> INFORMATION

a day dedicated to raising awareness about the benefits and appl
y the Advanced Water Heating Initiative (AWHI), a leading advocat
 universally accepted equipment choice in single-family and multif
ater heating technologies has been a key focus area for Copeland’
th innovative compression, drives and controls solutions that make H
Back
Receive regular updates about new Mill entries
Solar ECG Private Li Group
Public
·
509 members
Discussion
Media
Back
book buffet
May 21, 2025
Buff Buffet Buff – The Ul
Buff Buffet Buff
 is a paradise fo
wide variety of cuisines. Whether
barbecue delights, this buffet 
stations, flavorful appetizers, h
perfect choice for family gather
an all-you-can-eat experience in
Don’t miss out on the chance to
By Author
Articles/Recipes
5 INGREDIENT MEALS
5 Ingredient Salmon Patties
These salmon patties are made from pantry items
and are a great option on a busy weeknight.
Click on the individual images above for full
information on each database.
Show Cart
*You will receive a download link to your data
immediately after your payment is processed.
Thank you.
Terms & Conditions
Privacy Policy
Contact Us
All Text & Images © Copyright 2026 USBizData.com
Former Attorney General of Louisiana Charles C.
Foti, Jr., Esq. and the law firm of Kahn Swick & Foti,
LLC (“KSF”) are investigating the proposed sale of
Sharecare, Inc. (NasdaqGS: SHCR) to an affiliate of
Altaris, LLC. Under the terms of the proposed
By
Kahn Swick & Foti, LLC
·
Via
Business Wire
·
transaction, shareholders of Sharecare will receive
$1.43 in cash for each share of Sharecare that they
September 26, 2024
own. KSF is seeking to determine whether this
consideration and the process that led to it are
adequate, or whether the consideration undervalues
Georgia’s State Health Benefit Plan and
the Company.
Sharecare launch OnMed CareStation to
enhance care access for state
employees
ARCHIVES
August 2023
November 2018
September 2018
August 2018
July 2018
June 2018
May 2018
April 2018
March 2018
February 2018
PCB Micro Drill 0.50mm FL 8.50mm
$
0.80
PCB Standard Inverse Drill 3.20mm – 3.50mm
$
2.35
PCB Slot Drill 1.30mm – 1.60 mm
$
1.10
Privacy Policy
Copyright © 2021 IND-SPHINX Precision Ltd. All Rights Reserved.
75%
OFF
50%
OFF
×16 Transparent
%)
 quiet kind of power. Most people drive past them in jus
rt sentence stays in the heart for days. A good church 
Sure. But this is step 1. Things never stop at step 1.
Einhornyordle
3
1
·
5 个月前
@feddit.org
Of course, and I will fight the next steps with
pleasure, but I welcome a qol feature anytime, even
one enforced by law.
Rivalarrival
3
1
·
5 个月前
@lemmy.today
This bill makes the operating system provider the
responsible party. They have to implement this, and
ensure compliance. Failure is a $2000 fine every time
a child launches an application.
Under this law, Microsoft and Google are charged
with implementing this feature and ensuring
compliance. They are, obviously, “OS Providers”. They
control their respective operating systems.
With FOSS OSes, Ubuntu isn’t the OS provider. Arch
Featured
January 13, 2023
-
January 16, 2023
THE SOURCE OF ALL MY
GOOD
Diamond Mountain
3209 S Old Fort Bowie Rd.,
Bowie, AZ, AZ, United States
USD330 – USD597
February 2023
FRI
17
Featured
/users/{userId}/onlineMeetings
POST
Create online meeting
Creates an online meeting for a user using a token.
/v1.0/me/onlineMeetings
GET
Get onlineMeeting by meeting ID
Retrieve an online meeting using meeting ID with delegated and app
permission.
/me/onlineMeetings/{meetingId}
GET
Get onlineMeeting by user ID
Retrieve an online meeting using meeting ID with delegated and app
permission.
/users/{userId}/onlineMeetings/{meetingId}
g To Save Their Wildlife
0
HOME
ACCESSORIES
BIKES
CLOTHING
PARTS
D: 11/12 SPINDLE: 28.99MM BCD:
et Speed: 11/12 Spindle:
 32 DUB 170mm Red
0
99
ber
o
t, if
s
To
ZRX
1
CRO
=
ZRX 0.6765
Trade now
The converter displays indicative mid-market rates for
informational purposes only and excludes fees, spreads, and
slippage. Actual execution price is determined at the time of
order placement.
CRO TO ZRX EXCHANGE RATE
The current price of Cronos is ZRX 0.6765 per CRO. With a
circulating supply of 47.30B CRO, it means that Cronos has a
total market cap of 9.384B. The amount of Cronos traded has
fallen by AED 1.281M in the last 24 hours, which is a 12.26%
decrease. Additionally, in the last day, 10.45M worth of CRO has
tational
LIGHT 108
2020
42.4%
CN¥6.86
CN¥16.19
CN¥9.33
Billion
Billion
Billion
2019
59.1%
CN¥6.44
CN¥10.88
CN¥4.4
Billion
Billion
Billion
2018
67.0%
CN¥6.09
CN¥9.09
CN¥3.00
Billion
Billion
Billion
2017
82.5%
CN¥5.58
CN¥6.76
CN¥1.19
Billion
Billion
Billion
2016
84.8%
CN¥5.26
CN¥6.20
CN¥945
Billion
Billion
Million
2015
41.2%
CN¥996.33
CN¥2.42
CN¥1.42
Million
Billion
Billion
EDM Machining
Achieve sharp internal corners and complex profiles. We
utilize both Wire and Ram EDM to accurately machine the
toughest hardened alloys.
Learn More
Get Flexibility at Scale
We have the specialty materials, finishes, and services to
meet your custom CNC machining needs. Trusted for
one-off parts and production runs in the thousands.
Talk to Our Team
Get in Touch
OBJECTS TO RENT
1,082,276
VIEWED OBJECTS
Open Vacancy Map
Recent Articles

> TASK DESCRIPTION
Your task is to restate, word for word, only those lines above that fall between the line holding "PCB Micro Drill 0.50mm FL 8.50mm" and the line holding "with implementing this feature and ensuring", inclusive.

> RESULT
PCB Micro Drill 0.50mm FL 8.50mm
$
0.80
PCB Standard Inverse Drill 3.20mm – 3.50mm
$
2.35
PCB Slot Drill 1.30mm – 1.60 mm
$
1.10
Privacy Policy
Copyright © 2021 IND-SPHINX Precision Ltd. All Rights Reserved.
75%
OFF
50%
OFF
×16 Transparent
%)
 quiet kind of power. Most people drive past them in jus
rt sentence stays in the heart for days. A good church 
Sure. But this is step 1. Things never stop at step 1.
Einhornyordle
3
1
·
5 个月前
@feddit.org
Of course, and I will fight the next steps with
pleasure, but I welcome a qol feature anytime, even
one enforced by law.
Rivalarrival
3
1
·
5 个月前
@lemmy.today
This bill makes the operating system provider the
responsible party. They have to implement this, and
ensure compliance. Failure is a $2000 fine every time
a child launches an application.
Under this law, Microsoft and Google are charged
with implementing this feature and ensuring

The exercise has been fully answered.